Well, at least he was right about the shorts. I had to go to Cabela's to find big-enough moisture-wicking shorts, and the stuffed hunted animals all through the store were a bad trip. You may want to start a pool on the date I will accidentally send my new pedometer through the laundry cycle.
In the Earth Cycles exhibit we have a Pangaea puzzle sort of like this:
As a lover of jigsaw puzzles, the whole continental drift/South America meets Africa concept of always tickled me. Plate tectonics less so. Patterns and tessellations amuse me on an aesthetic level, playing tricks with smoke and mirrors. A wetlands of Texas video warns about alligators in the Caddo Lake swamp over and over in its three-minute loop.
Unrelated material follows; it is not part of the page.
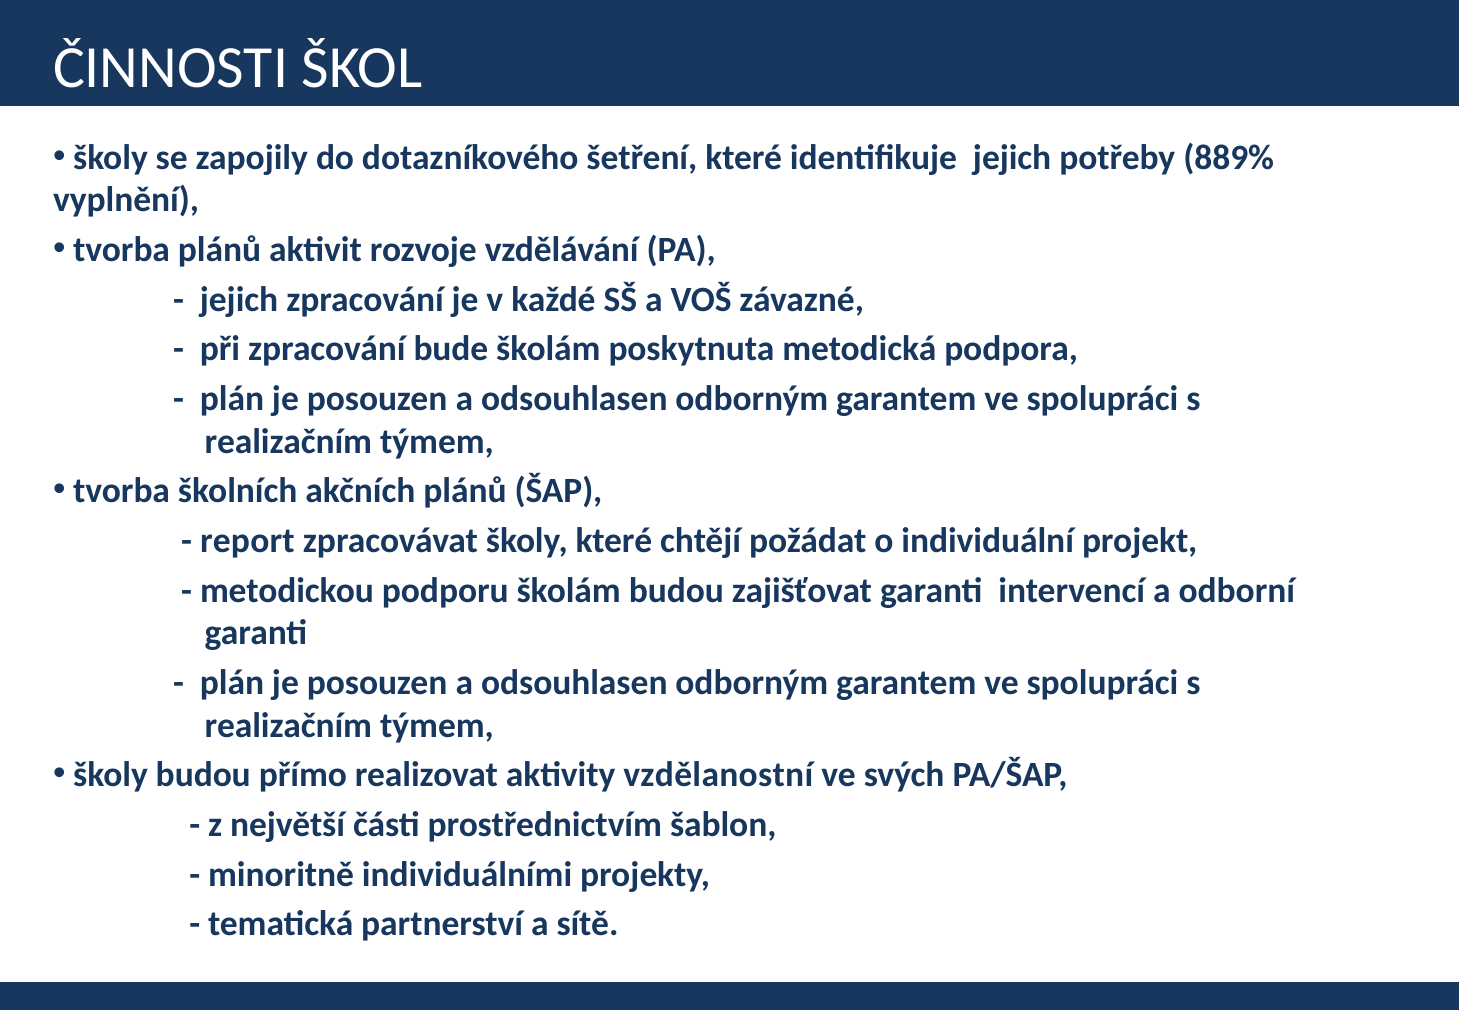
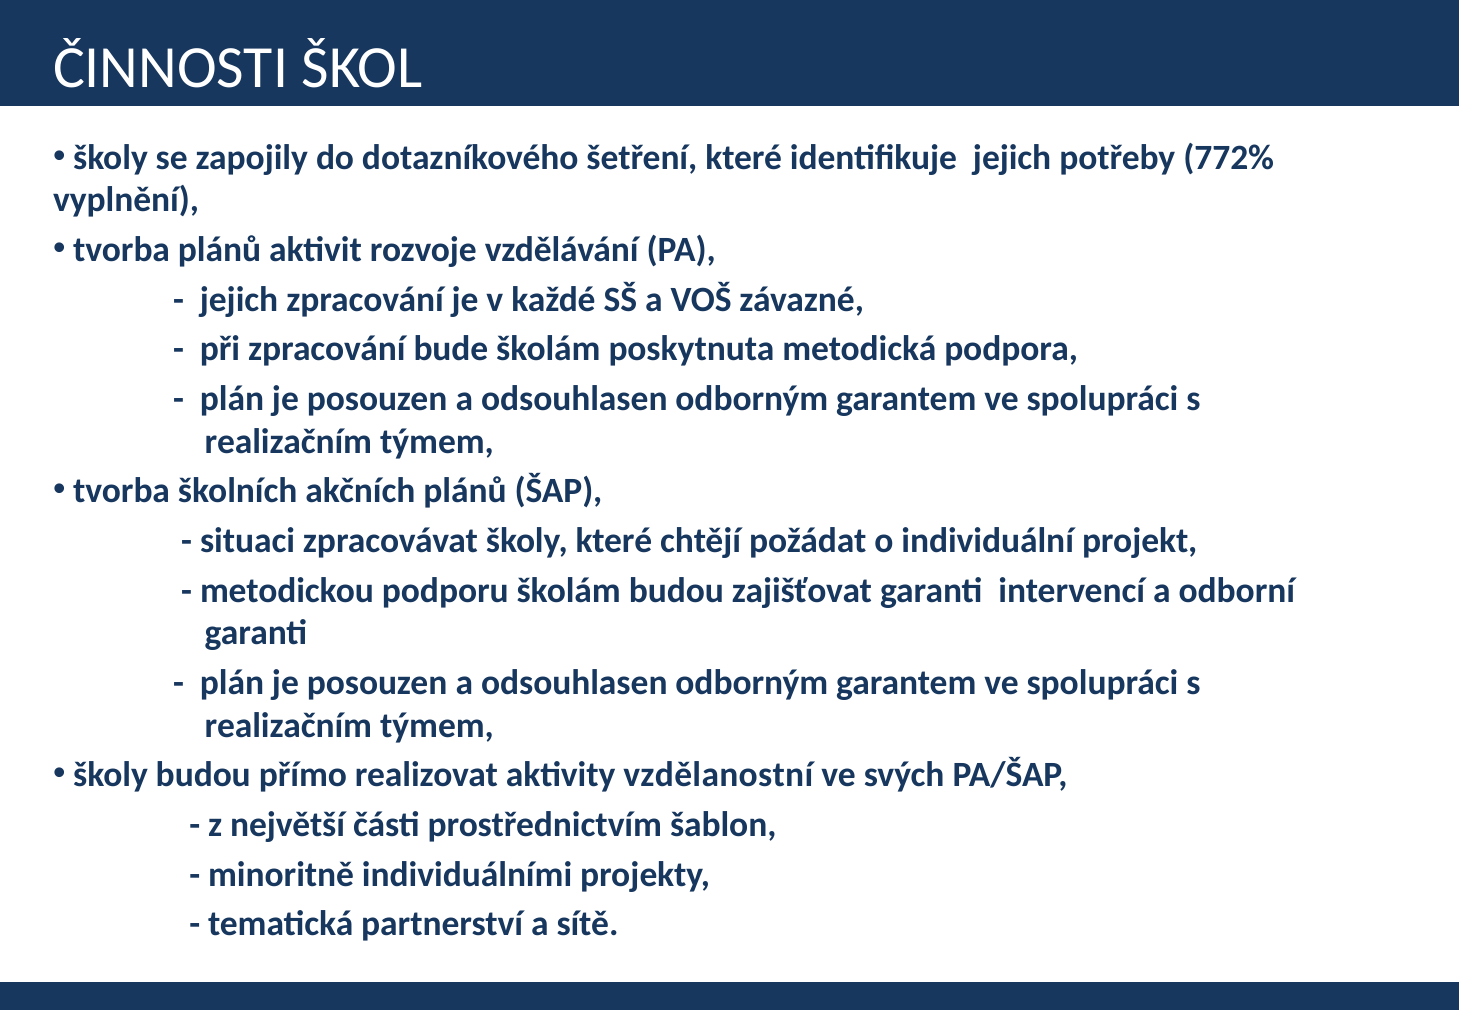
889%: 889% -> 772%
report: report -> situaci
Adult dragonflies emerge from the exoskeletons of their nymph stage in the pond ecosystem. We wish our health teacher had faith in this process instead of only dire warnings right before the lunch bell.
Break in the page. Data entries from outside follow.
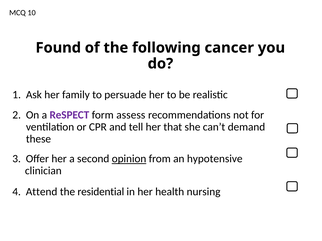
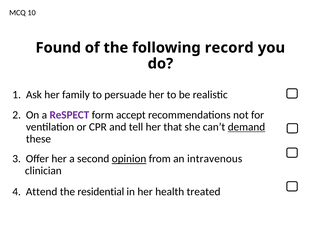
cancer: cancer -> record
assess: assess -> accept
demand underline: none -> present
hypotensive: hypotensive -> intravenous
nursing: nursing -> treated
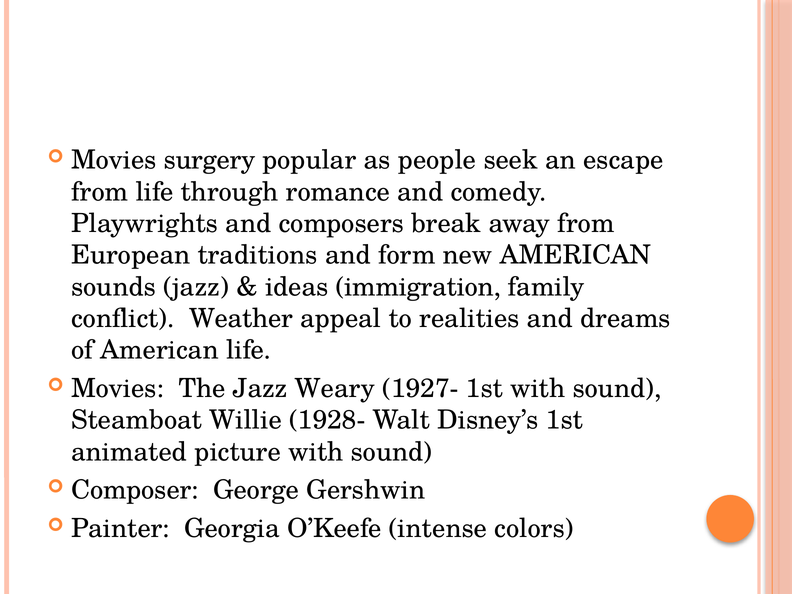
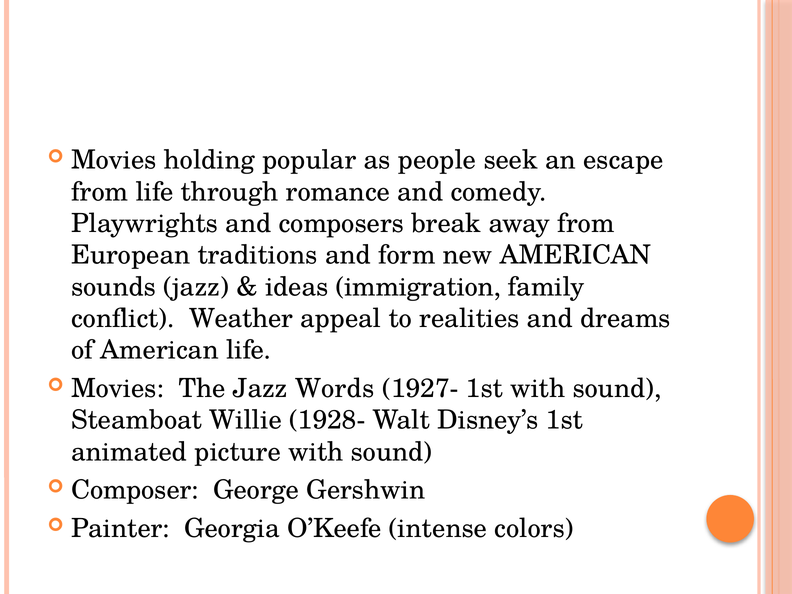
surgery: surgery -> holding
Weary: Weary -> Words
The algae clumps, falls over the waterfall, breaks apart, drifts back together. The lizards tesellate and shimmer in the bubbles on the surface. Mr. Escher is polite, but he has seen it all before. He suggests a water bottle refill and some salty pretzels. Stay under the shade umbrella, he advises.
© 2014 Nancy L. Ruder
2 comments:
love all those images! I am a big fan of geckos, but of course I don't live with them in my carpet.
Last night the little gecko was on my bedspread, but I was too tired to care. In some countries a house lizard is a lovely wedding gift.